Mimo wszystko, ceny oferowane przez Abbot nie były najwyższe. Część administracji wybrała droższe marki. Castilla y León kupiła Roche za 6,5 euro i 5,3 euro od Kalea. To firma pośrednicząca, zajmująca się przede wszystkim doradzaniem hiszpańskim firmom, które mają interesy w Chinach. Castilla La Mancha płaciła z kolei pięć euro. Jednak i w tym przypadku wszystkich pobiło znów Ministerstwo Zdrowia. Urzędnicy zapłacili firmie Interpharma po 21,5 euro za 659000 wadliwych testów Bioeasy. W sumie umowa opiewała na 14 mln euro. Interphatrma obiecała jednak zwrot pieniędzy za niepełnowartościowy towar.

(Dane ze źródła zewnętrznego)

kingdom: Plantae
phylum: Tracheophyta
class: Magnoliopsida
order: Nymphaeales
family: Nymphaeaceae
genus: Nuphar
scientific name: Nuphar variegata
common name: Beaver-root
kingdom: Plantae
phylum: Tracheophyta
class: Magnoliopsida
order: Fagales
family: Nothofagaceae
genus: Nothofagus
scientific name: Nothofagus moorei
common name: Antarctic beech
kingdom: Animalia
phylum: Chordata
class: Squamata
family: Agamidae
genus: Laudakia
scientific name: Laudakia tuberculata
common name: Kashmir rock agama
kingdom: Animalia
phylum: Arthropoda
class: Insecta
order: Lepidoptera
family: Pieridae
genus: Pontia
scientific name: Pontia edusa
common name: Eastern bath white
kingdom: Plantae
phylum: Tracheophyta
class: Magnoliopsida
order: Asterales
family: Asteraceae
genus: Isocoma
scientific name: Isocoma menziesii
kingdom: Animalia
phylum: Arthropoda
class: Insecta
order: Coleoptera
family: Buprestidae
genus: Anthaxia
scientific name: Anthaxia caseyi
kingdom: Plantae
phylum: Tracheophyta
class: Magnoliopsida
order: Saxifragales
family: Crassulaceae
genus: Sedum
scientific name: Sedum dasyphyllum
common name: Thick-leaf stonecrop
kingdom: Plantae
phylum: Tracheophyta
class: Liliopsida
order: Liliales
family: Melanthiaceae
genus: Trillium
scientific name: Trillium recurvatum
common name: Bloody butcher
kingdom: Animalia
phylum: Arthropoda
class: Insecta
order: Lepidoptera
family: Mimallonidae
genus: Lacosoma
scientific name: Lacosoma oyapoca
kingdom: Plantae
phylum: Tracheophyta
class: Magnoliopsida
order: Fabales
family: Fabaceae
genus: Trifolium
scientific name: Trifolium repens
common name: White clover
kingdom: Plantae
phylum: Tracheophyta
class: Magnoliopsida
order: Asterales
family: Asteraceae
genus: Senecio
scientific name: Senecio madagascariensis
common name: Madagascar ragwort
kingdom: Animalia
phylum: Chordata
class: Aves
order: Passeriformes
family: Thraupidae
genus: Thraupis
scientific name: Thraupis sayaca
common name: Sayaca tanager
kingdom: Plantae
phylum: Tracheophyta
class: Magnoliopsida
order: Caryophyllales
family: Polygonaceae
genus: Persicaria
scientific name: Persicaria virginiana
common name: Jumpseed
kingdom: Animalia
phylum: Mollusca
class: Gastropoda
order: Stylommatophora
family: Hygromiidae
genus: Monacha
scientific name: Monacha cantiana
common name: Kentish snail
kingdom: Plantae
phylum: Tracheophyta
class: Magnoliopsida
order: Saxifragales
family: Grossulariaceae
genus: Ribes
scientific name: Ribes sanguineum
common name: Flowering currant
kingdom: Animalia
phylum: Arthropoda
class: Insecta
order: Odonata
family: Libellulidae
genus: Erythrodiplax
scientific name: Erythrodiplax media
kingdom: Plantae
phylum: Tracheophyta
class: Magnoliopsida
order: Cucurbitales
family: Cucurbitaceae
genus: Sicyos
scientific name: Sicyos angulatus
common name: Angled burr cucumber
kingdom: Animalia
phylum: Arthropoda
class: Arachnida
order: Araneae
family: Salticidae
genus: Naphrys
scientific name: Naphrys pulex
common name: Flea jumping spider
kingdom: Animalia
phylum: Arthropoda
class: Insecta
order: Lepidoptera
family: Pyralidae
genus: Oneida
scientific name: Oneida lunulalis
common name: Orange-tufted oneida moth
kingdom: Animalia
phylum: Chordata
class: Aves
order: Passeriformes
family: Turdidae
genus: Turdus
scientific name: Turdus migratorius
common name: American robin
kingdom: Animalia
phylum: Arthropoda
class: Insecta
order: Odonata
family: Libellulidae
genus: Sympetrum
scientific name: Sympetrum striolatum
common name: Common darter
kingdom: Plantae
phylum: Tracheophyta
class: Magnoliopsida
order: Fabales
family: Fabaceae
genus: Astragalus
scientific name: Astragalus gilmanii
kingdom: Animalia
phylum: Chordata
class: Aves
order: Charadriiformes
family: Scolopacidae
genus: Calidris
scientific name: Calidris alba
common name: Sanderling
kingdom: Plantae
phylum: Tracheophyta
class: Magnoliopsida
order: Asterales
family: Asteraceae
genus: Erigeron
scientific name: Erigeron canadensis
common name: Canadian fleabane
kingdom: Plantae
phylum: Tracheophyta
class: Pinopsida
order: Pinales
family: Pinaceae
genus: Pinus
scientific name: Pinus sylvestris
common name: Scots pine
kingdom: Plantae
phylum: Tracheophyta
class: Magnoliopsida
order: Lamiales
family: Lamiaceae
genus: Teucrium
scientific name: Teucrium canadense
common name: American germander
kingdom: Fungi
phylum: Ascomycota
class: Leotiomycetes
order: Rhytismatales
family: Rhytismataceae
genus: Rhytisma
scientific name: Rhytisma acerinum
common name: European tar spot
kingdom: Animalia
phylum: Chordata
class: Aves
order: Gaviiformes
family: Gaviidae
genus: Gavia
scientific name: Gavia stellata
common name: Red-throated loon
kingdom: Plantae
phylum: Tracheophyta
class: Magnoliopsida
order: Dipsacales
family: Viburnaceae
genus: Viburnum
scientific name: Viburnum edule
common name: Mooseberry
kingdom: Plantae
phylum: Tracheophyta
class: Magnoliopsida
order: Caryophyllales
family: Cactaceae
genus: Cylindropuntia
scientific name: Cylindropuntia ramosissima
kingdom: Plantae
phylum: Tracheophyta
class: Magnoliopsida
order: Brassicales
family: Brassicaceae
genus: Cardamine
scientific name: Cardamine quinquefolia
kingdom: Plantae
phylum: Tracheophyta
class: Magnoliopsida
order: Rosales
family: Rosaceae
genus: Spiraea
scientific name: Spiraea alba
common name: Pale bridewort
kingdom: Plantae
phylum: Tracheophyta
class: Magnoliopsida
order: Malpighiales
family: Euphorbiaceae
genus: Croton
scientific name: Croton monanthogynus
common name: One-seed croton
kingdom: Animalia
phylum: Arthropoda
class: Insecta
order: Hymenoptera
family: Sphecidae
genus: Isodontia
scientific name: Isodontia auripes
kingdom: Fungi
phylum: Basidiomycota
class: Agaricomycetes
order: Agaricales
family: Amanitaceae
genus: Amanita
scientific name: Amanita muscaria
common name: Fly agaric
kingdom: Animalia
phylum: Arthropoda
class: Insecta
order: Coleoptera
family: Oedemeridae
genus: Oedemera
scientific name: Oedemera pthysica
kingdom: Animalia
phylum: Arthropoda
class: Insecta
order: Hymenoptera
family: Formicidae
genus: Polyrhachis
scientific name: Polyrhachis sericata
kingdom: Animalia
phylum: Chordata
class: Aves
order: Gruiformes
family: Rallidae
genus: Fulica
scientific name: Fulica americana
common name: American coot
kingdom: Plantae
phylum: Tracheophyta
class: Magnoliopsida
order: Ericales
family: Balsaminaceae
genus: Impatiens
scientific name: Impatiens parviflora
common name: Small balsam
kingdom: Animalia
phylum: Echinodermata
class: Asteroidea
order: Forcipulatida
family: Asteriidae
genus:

Największe chyba różnice cenowe dotyczyły środków odkażających. Według badań Civio, za żele wodno-alkoholowe płacono od niecałych 1,4 euro do aż 40 euro za litr. To ogromne różnice i nie obroniły się nawet w sytuacji, gdy bierze się pod uwagę wielkość opakowań. Zwycięsko z tego wyszedł, płacąc w marcu najmniej, bo poniżej 1,4 za litr, Generalitat Valenciana.
Drogo i nieprzejrzyście
W ubiegłym roku cztery firmy wzięły jedno na dziesięć euro przyznane w nagłych wypadkach w 2020 roku. W przypadku Administracji publicznych rozdzielanie kasy odbywało się ręcznie i przy minimalnej kontroli i przejrzystości. Dotyczyło aż 16589 kontraktów opiewających na 6,445 mld euro. Stanowiły one 15 proc. wszystkich kontraktów podpisanych w tym roku. Zdecydowana większość pieniędzy poszła na zakup środków ochrony zdrowia z powodu pandemii. Hiszpańskie Prawo Umów pozwala na to w trzech bardzo wyraźnych przypadkach: katastrofach, sytuacjach stwarzających poważne zagrożenie i potrzebach, które mają związek z obroną narodową.
Główną kwotę z 6,445 mld euro, kontraktów awaryjnych przeznaczono na środki ochrony. Zdecydowana większość, bo 5,398 mld euro, poszła na maski i inną odzież ochronną (prawie 3 mld euro), a reszta na przeprowadzenie testów. Wśród zamówień wartości 326 milionów euro, ponad 94,30 proc. dotyczyło rewitalizacji, naprawy i konserwacji pomieszczeń sanitarnych.
Generalna Administracja Państwowa wydała na agencje ponad połowę z tych 6,445 mld. Prawie wszystkimi kwotami zarządzało Ministerstwo Zdrowia. W rzeczywistości 98 proc. pieniędzy z kontraktów tego ministerstwa zostało przyznanych na „nagłe wypadki”.